> [SOURCE DATA]:
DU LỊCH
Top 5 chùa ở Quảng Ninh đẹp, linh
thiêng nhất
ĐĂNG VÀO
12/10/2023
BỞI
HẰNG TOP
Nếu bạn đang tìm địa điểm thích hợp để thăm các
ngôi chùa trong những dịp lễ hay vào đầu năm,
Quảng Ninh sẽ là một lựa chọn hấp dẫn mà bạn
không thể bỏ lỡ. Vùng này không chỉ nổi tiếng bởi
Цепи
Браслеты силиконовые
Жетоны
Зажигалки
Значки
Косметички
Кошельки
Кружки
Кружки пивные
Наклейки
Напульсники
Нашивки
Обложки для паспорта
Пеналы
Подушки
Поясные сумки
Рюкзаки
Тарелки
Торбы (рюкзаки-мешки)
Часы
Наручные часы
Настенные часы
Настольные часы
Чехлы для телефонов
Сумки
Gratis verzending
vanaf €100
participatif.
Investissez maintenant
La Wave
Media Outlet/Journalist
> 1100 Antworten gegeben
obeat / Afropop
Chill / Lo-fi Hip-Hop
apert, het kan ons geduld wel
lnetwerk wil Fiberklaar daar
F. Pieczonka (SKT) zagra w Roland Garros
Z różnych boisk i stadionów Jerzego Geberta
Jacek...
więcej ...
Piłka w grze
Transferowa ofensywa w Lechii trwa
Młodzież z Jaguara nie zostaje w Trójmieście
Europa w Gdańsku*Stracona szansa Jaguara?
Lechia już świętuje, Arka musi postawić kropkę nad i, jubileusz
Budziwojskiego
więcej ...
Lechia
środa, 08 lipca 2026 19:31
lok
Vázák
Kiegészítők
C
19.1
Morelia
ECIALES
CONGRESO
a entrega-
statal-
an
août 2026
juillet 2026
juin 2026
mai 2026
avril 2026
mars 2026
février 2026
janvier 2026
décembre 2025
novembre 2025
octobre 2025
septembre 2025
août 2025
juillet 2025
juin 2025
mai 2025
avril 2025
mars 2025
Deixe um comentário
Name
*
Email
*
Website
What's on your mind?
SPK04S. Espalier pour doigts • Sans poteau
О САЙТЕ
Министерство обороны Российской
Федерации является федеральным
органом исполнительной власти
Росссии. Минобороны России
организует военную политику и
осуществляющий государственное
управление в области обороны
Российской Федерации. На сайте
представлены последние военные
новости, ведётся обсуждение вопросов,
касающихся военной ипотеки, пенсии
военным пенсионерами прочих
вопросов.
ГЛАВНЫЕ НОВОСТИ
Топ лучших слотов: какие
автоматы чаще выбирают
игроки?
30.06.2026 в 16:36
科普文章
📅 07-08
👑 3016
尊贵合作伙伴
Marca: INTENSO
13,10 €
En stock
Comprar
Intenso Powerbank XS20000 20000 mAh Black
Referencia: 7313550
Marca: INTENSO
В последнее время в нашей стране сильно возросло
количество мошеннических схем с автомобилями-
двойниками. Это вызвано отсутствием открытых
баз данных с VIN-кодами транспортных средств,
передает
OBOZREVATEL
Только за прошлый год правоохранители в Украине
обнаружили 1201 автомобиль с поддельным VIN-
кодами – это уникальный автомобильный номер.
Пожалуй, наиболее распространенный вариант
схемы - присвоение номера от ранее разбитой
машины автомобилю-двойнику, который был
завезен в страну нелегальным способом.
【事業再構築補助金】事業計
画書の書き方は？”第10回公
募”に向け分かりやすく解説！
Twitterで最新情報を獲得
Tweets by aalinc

> [WORK INSTRUCTIONS]: Output, exactly and in full, the lines from the start of the entries above through the line that contains "Gratis verzending".

> [RESULT OF THIS EXERCISE]:
DU LỊCH
Top 5 chùa ở Quảng Ninh đẹp, linh
thiêng nhất
ĐĂNG VÀO
12/10/2023
BỞI
HẰNG TOP
Nếu bạn đang tìm địa điểm thích hợp để thăm các
ngôi chùa trong những dịp lễ hay vào đầu năm,
Quảng Ninh sẽ là một lựa chọn hấp dẫn mà bạn
không thể bỏ lỡ. Vùng này không chỉ nổi tiếng bởi
Цепи
Браслеты силиконовые
Жетоны
Зажигалки
Значки
Косметички
Кошельки
Кружки
Кружки пивные
Наклейки
Напульсники
Нашивки
Обложки для паспорта
Пеналы
Подушки
Поясные сумки
Рюкзаки
Тарелки
Торбы (рюкзаки-мешки)
Часы
Наручные часы
Настенные часы
Настольные часы
Чехлы для телефонов
Сумки
Gratis verzending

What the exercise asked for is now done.